# Marble Wall / Floor Grout Maintenance ?



## We Fix Houses (Aug 15, 2007)

Have a customer that has a custom marble shower installed about 10 yrs ago that needs maintenance. 

Its in good shape other than the lower course or two (12 x 12 marble) - the grout is loose / falling out in a few places. The wall / floor joint is just beginning to show a crack a bit. The customer does remember the Hydroban - blue being installed - so its a good install.

There is only grout in all joints now. No caulk in the corners or floor / wall seam.

I've done a lot of maint to ceramic tile, regrout and silicone the seams.
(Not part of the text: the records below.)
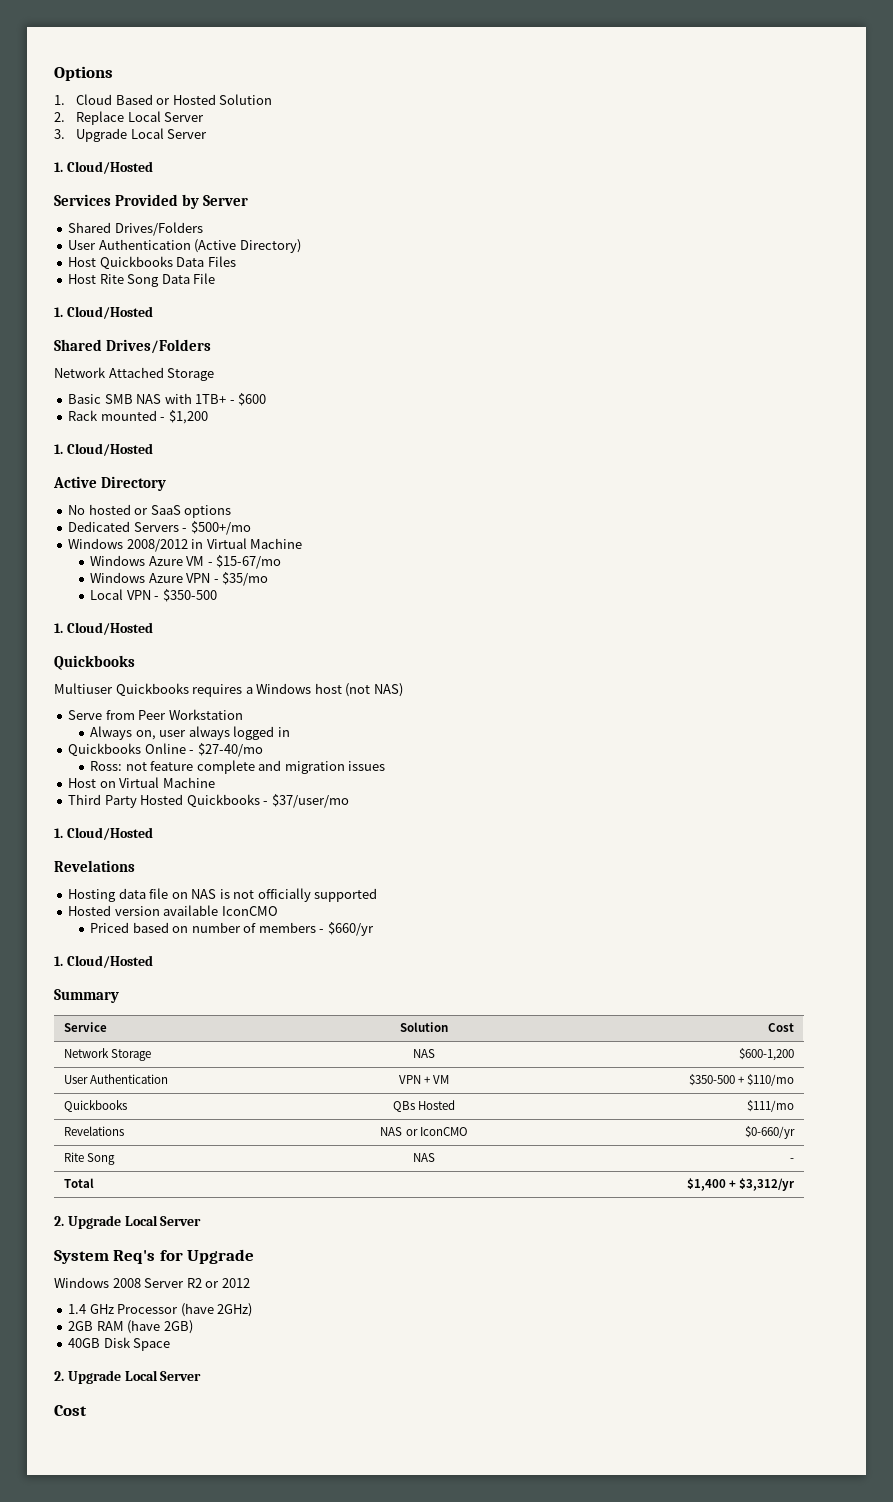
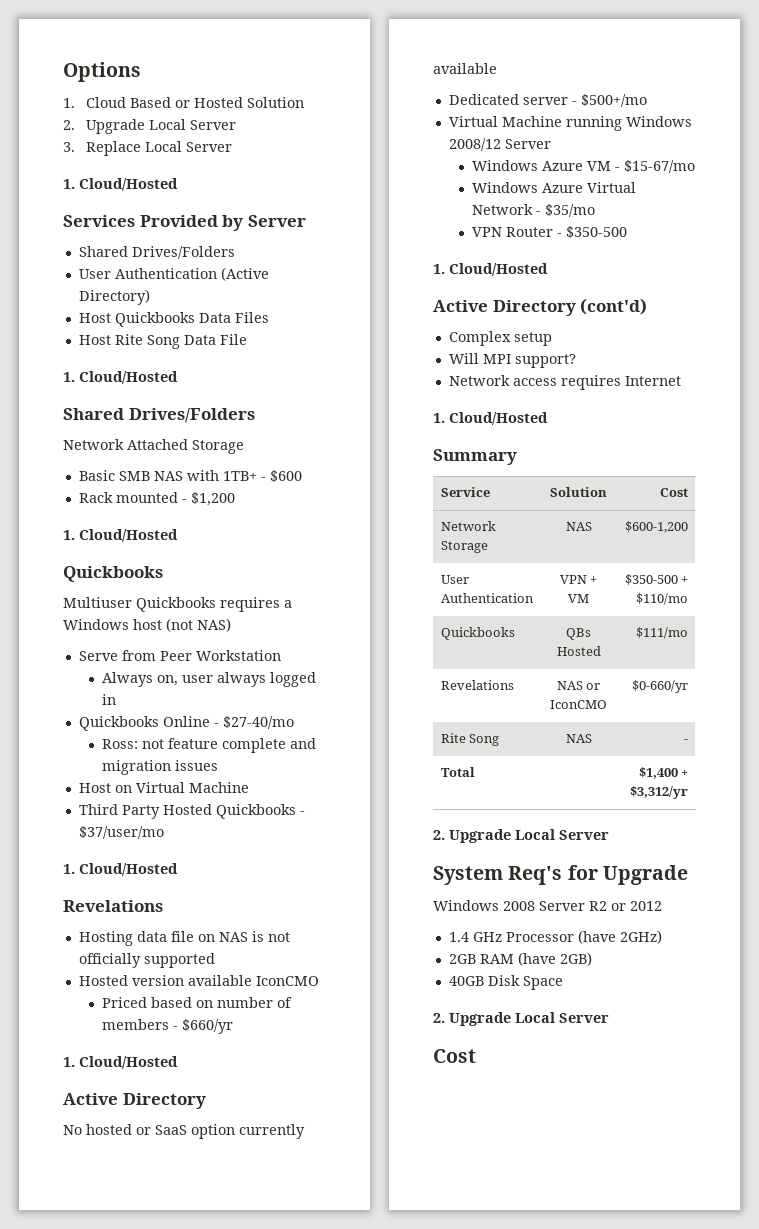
[76,111,125,125] Replace -> [86,119,146,134] Upgrade
[76,128,128,142] Upgrade -> [86,141,142,156] Replace
[53,476,167,491] [68,504,232,518] [68,521,251,535] [68,538,303,552] [90,555,282,569] [90,572,269,586] [90,589,217,602] [54,622,153,635] // Active Directory // No hosted or SaaS options // Dedicated Servers - $500+/mo // Windows 2008/2012 in Virtual Machine // Windows Azure VM - $15-67/mo // Windows Azure VPN - $35/mo // Local VPN - $350-500 // 1. Cloud/Hosted -> (178, 535) none
(153, 961) none -> [63,1093,206,1109] [63,1124,305,1139] [433,63,497,74] [448,94,647,107] [448,116,692,131] [448,138,551,151] [472,160,696,173] [472,182,637,193] [472,204,596,217] [472,226,628,238] [433,263,548,276] [433,298,648,316] [448,331,552,346] [448,353,576,368] [448,375,681,390] [433,412,548,425] // Active Directory // No hosted or SaaS option currently available // Dedicated server - $500+/mo // Virtual Machine running Windows 2008/12 Server // Windows Azure VM - $15-67/mo // Windows Azure Virtual Network - $35/mo // VPN Router - $350-500 // 1. Cloud/Hosted // Active Directory (cont'd) // Complex setup // Will MPI support? // Network access requires Internet // 1. Cloud/Hosted

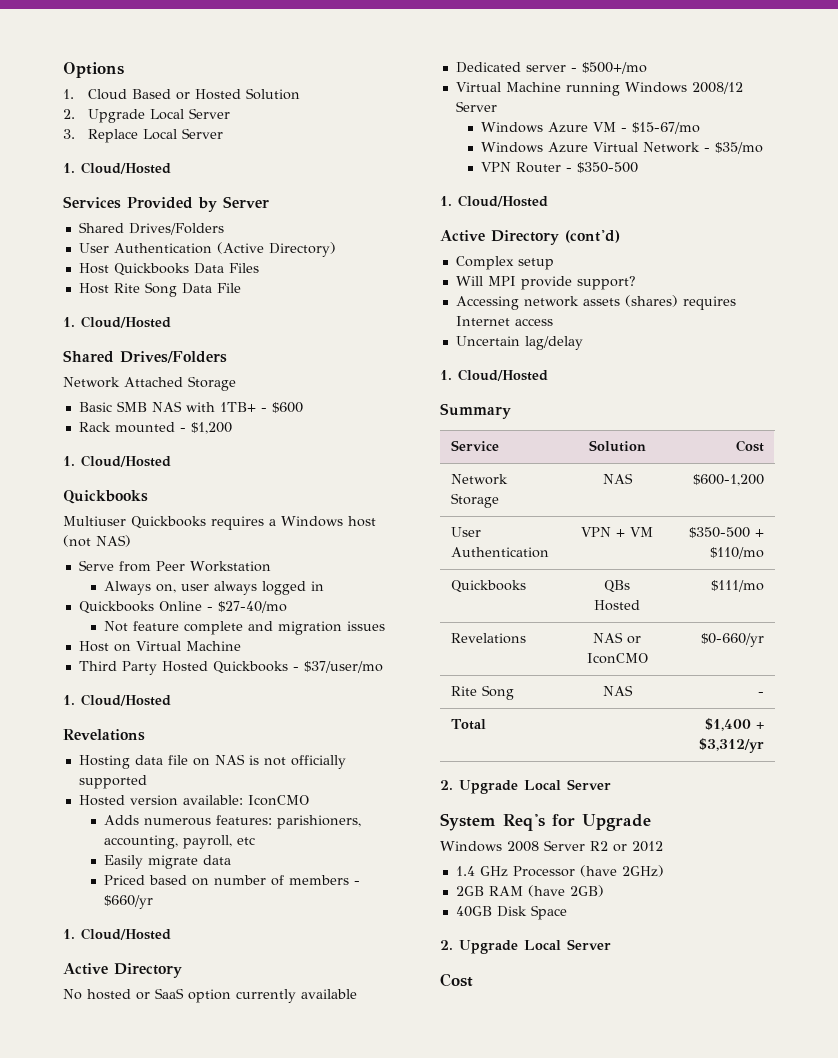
[102,739,165,749] Ross: not -> [104,621,129,632] Not
[187,975,319,986] available IconCMO -> [182,795,309,806] [104,815,362,829] [104,835,256,849] [104,855,232,869] available: IconCMO // Adds numerous features: parishioners, accounting, payroll, etc // Easily migrate data
(511, 359) none -> [520,276,572,290] provide
[448,375,557,386] Network access -> [455,295,678,310] Accessing network assets (shares)
(681, 381) none -> [514,318,553,326] [455,336,583,350] access // Uncertain lag/delay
What about on this marble that is white with a black seam ? I intend to remove what grout is loose with my Fein MM and regrout the wall joints with modified grout. 

What about the wall / floor joint ? Same maint with my MM and regrout only where needed. Should I caulk the floor / wall joint with silicone too even though there is none there now or just leave it grout ?


----------



## angus242 (Oct 20, 2007)

Caulk change of plane seams with 100% silicone.

Clean the entire shower and reseal:
http://www2.dupont.com/Stone_Tech_Professional/en_US/products/clean/stone_tile_cleaner.html
http://www2.dupont.com/Stone_Tech_Professional/en_US/products/Protect/heavy_duty_sealer.html


----------



## We Fix Houses (Aug 15, 2007)

Appreciate it Angus. I think I can sell some addl apps in the bath too with the tech info you provided. I just worry about marble ? I think the DuPont stuff covers it. 

Just to clarify - the wall corners and especially the floor / wall corner - clean out and silicone only or repack with the 1/8 - 3/16 grout joint like the original install then silicone ?


----------



## angus242 (Oct 20, 2007)

Use a good silicone in corners like ColorSil or Latisil. They can closely match the grout color.


----------



## We Fix Houses (Aug 15, 2007)

Thanks. I'm going by the tile dist later today. They have what you mentioned.


----------